Vitamin E Content: Per 1 tbsp: 4.64 milligrams, (30.9% DV)
Safflower oil is another option for adding fat (and 30.9% of your daily value of vitamin E) to meals. The fat in safflower oil is mostly monounsaturated fat, which is the same type of fat found in olive oil.
Try drizzling safflower oil on salads or finished plates or use it to cook (at lower temperatures) like you would olive oil or another plant-based oil.
Vitamin E Content: Per 1 tbsp: 5.59 milligrams (37.26% DV)
Sunflower oil is a decent source of vitamin E, in addition to fat. Sunflower oil is commonly used in prepared foods or packaged foods and salad dressings. It’s one oil option you can try to get closer to your daily vitamin E needs.
Vitamin E Content: Per 1 oz, dry roasted: 6.78 milligrams (45.2% DV)
Whole almonds don’t pack quite as much vitamin E in one serving as almond butter, but it comes pretty close. One serving will get you 6.78 mg of vitamin E, almost half of your recommended daily value.
Almonds are a great snack that’s easy to carry around on the go. Or slice or chop them and add them into salads, baked goods, or other foods for extra crunch.
Vitamin E Content: Per 1 oz, dry roasted: 7.4 milligrams (49.3% DV)
Sunflower seeds add texture, crunch, and saltiness to so many different meals. And they make a great snack on their own, too. Just a one-ounce serving gets you 37% of your recommended daily value of vitamin E. Try them as a topper on salads or soups, or toss them into trail mix.
Vitamin E Content: Per 2 tbsp: 7.75 milligrams (51.6% DV)
Is there anything almond butter doesn’t make tastier? And, just one two-tablespoon serving packs over half of your day’s vitamin E needs. It also contains almost seven grams of protein and more than three grams of fiber, making this spread super nutritious and filling.
Wheat Germ Oil
Vitamin E Content: Per 1 tablespoon: 20.32 milligrams (135% DV)

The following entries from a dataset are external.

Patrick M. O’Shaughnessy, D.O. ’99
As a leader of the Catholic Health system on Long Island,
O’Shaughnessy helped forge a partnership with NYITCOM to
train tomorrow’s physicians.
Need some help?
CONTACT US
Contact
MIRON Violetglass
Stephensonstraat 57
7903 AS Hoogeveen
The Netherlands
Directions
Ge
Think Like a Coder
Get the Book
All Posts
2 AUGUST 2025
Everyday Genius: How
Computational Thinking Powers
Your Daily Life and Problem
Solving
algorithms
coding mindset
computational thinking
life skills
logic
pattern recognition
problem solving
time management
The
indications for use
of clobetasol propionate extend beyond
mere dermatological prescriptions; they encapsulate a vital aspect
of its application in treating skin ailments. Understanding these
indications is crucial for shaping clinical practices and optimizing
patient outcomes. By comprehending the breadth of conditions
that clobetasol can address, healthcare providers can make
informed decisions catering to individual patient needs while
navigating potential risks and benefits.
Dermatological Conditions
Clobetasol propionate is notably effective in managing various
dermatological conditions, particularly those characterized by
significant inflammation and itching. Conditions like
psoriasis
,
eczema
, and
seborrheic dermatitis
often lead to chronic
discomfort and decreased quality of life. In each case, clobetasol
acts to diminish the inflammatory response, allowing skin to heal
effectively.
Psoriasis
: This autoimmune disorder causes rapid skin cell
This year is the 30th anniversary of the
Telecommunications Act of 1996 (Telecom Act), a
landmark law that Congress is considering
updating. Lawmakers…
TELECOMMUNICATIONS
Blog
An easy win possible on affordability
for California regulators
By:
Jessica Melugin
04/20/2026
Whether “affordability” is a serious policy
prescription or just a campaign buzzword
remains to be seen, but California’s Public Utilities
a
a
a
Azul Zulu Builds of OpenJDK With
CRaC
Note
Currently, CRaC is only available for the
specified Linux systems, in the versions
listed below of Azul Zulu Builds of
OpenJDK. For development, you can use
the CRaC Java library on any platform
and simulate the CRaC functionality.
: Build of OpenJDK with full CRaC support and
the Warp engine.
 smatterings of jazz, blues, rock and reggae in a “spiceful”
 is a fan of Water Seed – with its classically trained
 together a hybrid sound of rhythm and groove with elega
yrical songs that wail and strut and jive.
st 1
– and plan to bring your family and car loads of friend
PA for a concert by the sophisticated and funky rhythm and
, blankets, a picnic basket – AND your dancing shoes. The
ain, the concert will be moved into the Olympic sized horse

There’s more than 100% percent of your recommended daily value of vitamin E in just one tablespoon of wheat germ oil. Add it into a smoothie or other flavorful dishes, like soups or sauces, and you’ll never notice it’s there.
You might not hear about vitamin E as much as other vitamins, but it’s still a crucial part of a healthy diet. Fortunately, these 15 foods make it easy to incorporate vitamin E into your diet, and you can reap all of its nutritional benefits.